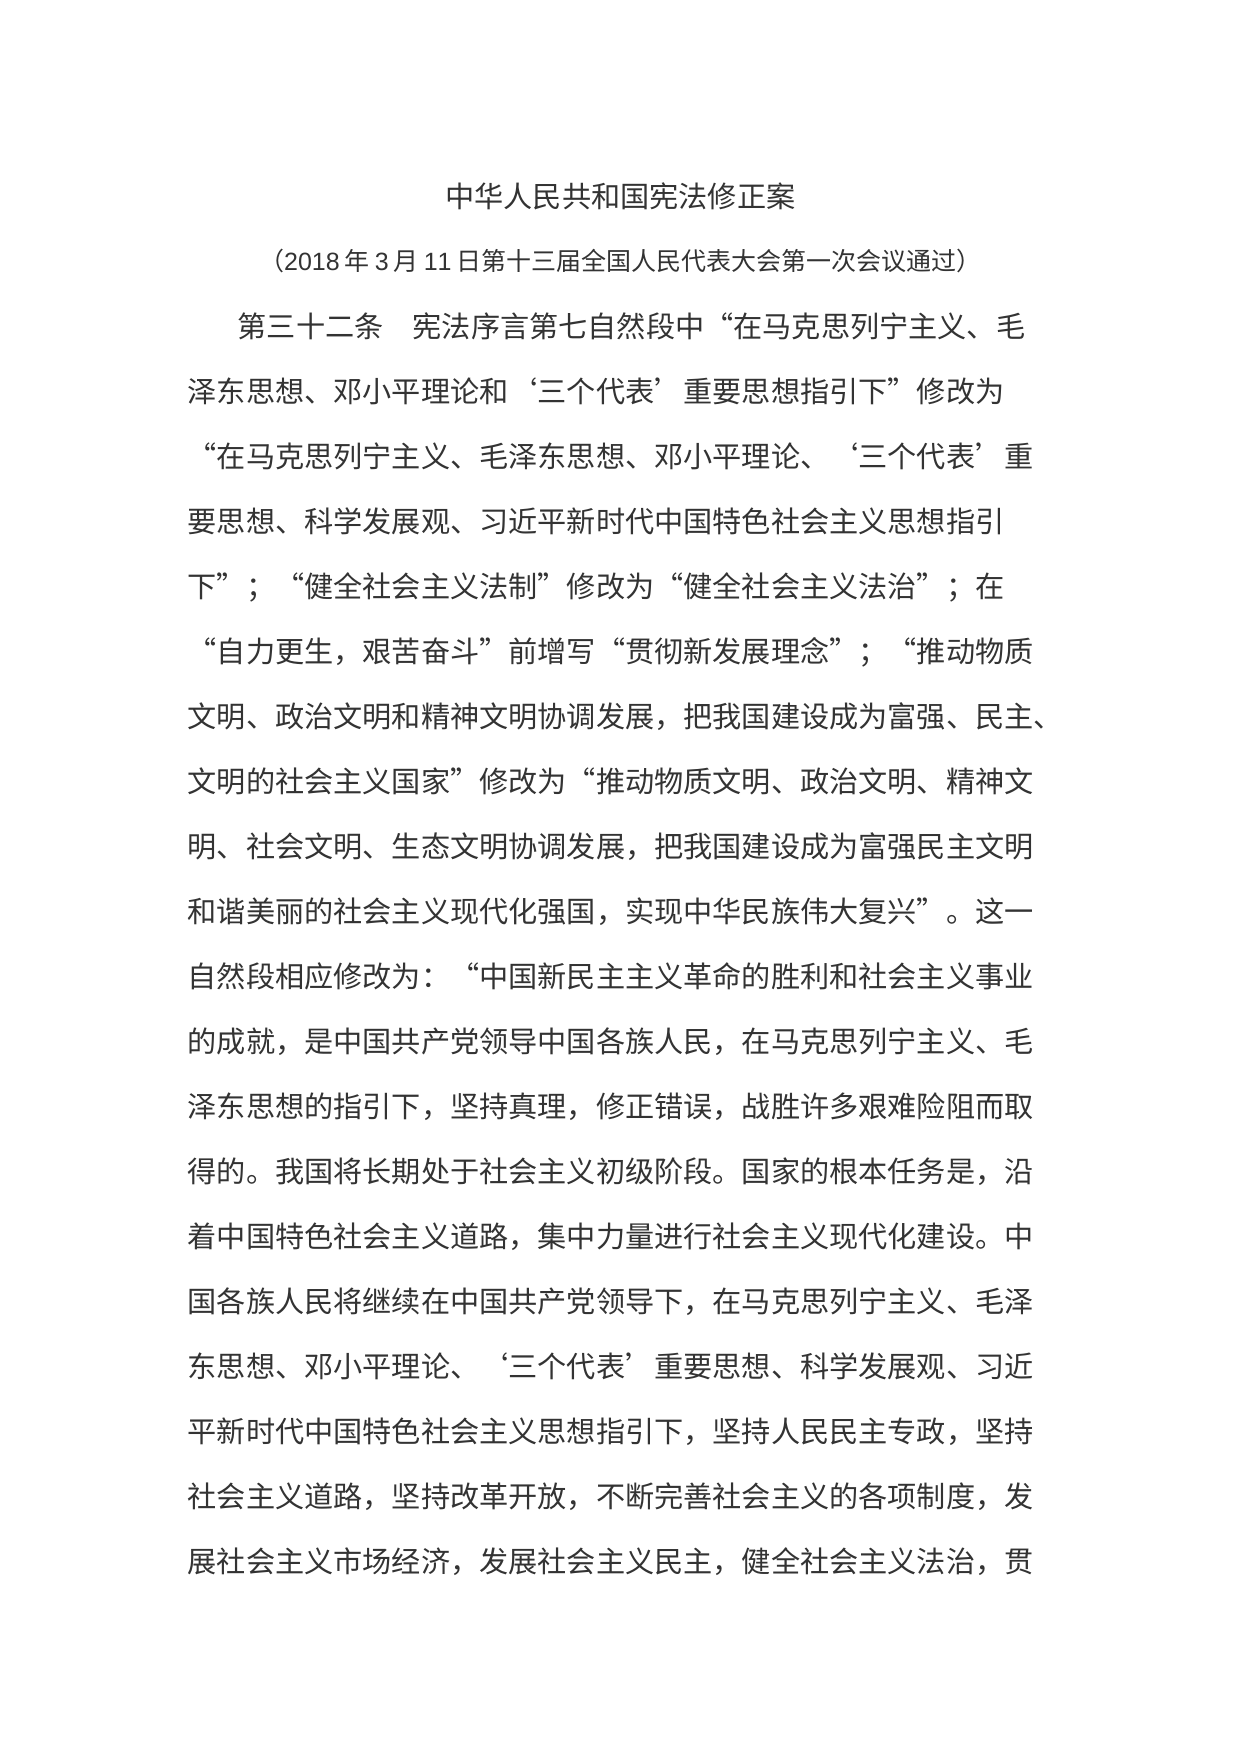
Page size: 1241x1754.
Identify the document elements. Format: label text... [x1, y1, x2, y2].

text （2018年3月11日第十三届全国人民代表大会第一次会议通过） [187, 227, 1053, 292]
text 中华人民共和国宪法修正案 [187, 162, 1053, 227]
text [187, 292, 1053, 1592]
# # # #
* _Problem to work on_: Set down the material above exactly as written, but not the pictures.

* _Response to the exercise_:
Page size: 1241x1754.
Identify the document elements. Format: label text... [x1, y1, x2, y2].

text （2018年3月11日第十三届全国人民代表大会第一次会议通过） [187, 227, 1053, 292]
text 中华人民共和国宪法修正案 [187, 162, 1053, 227]
text [187, 292, 1053, 1592]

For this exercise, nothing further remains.